I ALSO have been thinking about her house for awhile. She has NOBODY on title with her. I told her ONCE that she needs to set her house up with SOMEBODY on title with her...whether it's ME, or one of my siblings or ALL of us or??? I don't really care - just as long as she does it with someone who will be FAIR about things.

A couple of night ago, this thing popped into my head...if something happens to her, house is to be sold and the money divided. (It's not a lot - her house is only worth about $2-$300,000 tops! Divide that by 7 - (not to mention all the fees/comissions, and I don't know what, that will come off the top) - not a big chunk.

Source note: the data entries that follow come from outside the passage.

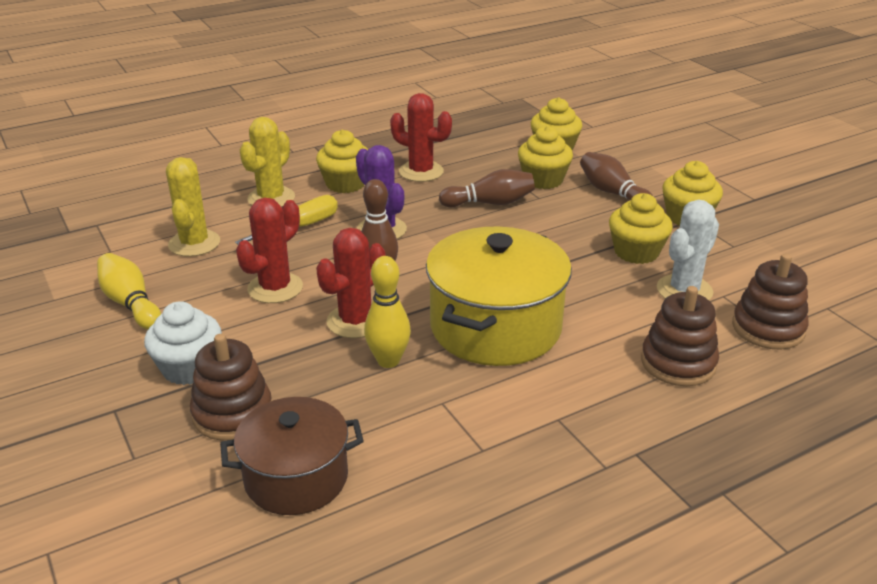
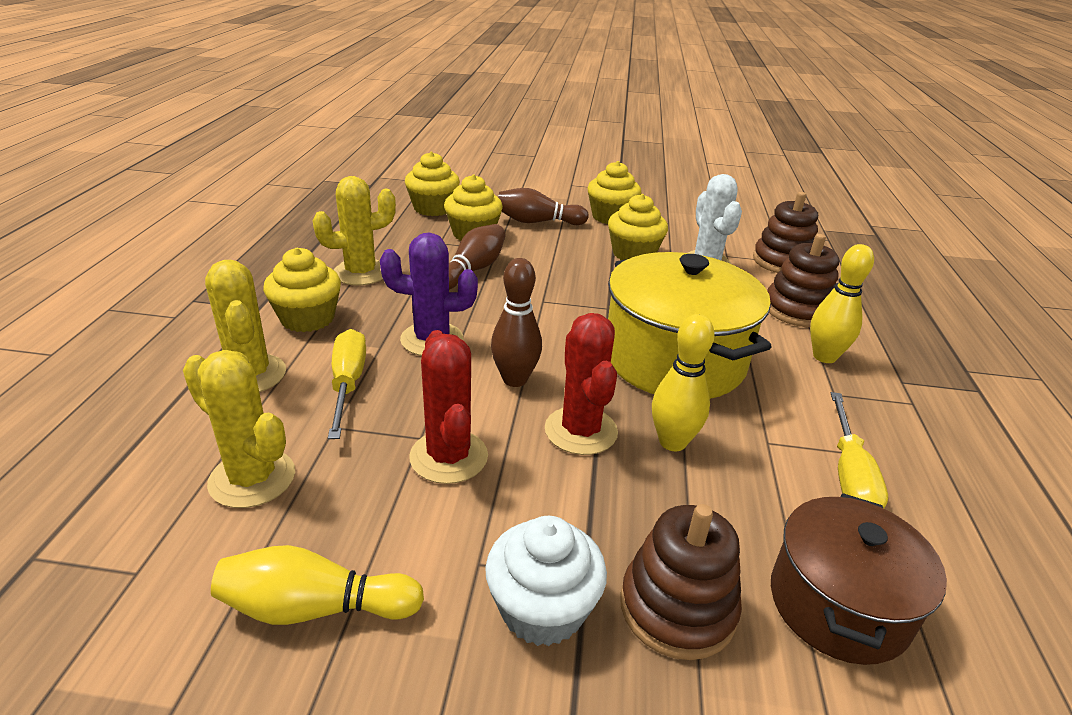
camera: 55 degrees left, 0 degrees up
red cactus [390,93,452,182] -> yellow cactus [312,176,396,285]
none -> yellow bowling pin [810,244,874,363]
none -> yellow screwdriver [831,392,888,509]

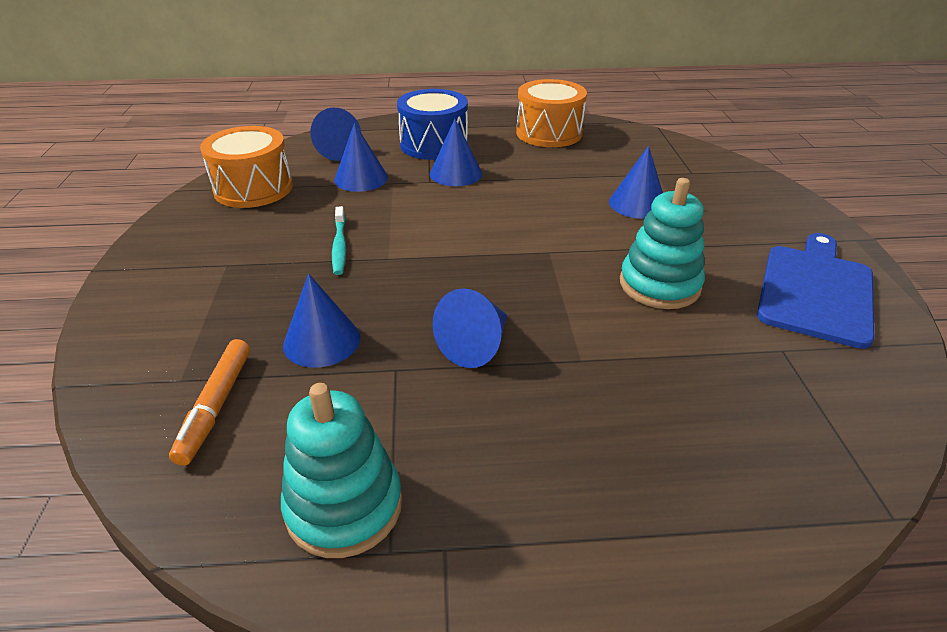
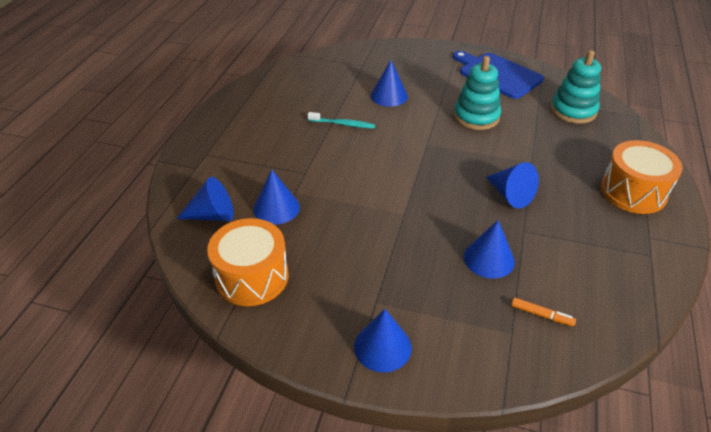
camera: 70 degrees left, 5 degrees up
orange marker [169,339,250,466] -> orange marker [511,298,576,326], size x0.63
turquoise stacking toy [281,383,402,558] -> turquoise stacking toy moved to [551,50,601,124]
turquoise toothbrush [332,206,346,275] -> turquoise toothbrush moved to [308,112,375,129]
blue drum [397,89,468,160] -> none
blue cone [430,119,482,186] -> blue cone moved to [354,309,412,372]
orange drum [516,79,587,147] -> orange drum moved to [601,140,683,214]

BUT, I'm on limited income. I'm so low I actually got a notice fm IRS one year telling me NOT to file any tax returns! LOL!!!

Now, If something happens, House gets sold and $ divied up, it MAY throw me into a position where I have to pay taxes on it???

OR, would I have to pay taxes anyway - no matter what?

And it's not just ME. This could affect any or all of us.

I pretty much "KNOW" she does not have anything set up as far as "Trust Accounts" for any of us.

I don't know how these things work - but I certainly wouldn't want the house and assets going into "probate".

I know that when HER parents died, there was ONE SON who was supposed to handle everything. Seems he DID handle everything - he KEPT IT to HIMSELF! There was friction amongst her siblings for years over that. I think that's why she thinks she's doing right by doing whatever she's as not to create friction amongst US kids.

I still think she should put ALL of us on title on her house with her. That way, it will not go to probate, and not ONE person has total control.

Geez, I'm so stupid in these matters! (They never taught me this stuff in school! haha!)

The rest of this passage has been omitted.